Robert Carlyle has proven to be an astonishing actor from his memorable work in The Full Monty, Trainspotting, and California Solo.  Though The Legend of Barney Thomson allows the actor to return to his Trainspotting-esque wildness, it’s unfortunate that his first attempt at directing a feature film isn’t quite so flawless.

In The Legend of Barney Thomson, Carlyle stars as the title’s temperamental Scottish fool.  Thomson rages whenever he feels disrespected, which is often, and he doesn’t understand his stupefyingly bad luck.  When murders start occurring around him (some of which are accidentally caused by him), he thinks on his feet to hide the evidence.  With the help of his surly mum (played by Emma Thompson in full senile senior mode), Barney rolls with the punches and tries to keep his cool around prying investigators (including Ray Winstone, who appears as though he’s trying to remember if he’s left the stove on).

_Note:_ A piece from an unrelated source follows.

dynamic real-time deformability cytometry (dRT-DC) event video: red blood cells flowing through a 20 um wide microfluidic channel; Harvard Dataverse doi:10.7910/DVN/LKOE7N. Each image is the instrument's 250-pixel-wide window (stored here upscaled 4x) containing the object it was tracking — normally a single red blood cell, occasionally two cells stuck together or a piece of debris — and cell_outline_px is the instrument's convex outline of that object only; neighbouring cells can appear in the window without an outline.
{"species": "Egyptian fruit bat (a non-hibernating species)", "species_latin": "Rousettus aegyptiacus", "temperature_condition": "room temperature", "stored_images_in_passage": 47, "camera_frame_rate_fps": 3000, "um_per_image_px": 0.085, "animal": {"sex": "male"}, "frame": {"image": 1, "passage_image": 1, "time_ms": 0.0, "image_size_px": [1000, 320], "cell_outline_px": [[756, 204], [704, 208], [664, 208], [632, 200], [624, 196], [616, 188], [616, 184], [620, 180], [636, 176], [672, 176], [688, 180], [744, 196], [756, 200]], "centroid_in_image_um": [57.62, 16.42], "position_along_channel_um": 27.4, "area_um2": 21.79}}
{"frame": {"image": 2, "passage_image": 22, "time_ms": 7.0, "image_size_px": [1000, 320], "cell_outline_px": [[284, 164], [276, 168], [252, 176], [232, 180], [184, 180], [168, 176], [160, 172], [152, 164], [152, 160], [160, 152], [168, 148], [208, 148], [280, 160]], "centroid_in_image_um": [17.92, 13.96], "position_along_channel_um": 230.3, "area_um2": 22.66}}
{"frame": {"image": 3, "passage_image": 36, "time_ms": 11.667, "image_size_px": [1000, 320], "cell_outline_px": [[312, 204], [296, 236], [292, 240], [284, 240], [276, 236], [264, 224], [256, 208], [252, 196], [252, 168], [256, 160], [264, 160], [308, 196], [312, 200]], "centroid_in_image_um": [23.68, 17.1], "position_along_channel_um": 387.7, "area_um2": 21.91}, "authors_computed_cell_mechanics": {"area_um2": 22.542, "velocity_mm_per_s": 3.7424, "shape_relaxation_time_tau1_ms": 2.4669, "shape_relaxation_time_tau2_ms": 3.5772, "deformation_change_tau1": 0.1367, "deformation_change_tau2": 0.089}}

The Legend of Barney Thomson is truly uneven, which may be faithful to Douglas Lindsay’s work that has been adapted by screenwriters Colin McLaren and Richard Cowan.  However, as you watch film, you get the sense that either Carlyle doesn’t have enough faith in the writing or the amateur filmmaker isn’t experienced enough to balance material this hot and cold.

What Carlyle is able to do, however, is try and mask the film with a slick style so that the audience doesn’t feel the same unease he does.  The film’s style matches the crime noir nicely and the choice to shoot some confrontations head-on while appropriately optioning other types of artistic cinematography shows the filmmaker has learned a lot from watching fellow directors at play.

The Legend of Barney Thomson has some funny moments (a scene featuring Carlyle and Thompson driving home after an awkward discovery in the trunk of the car is priceless), but the production can’t handle the constant switching between comedy and drama. When the wackiness is firing on all cylinders after a sombre discussion, the film tends to be obnoxious and inconsiderate. But, again, maybe that’s the intention of Douglas Lindsay’s barbershop death junkie series.

Much like Barney Thomson, Robert Carlyle had to think on the fly while making his directorial debut.  And also like his character, the filmmaker is only somewhat successful.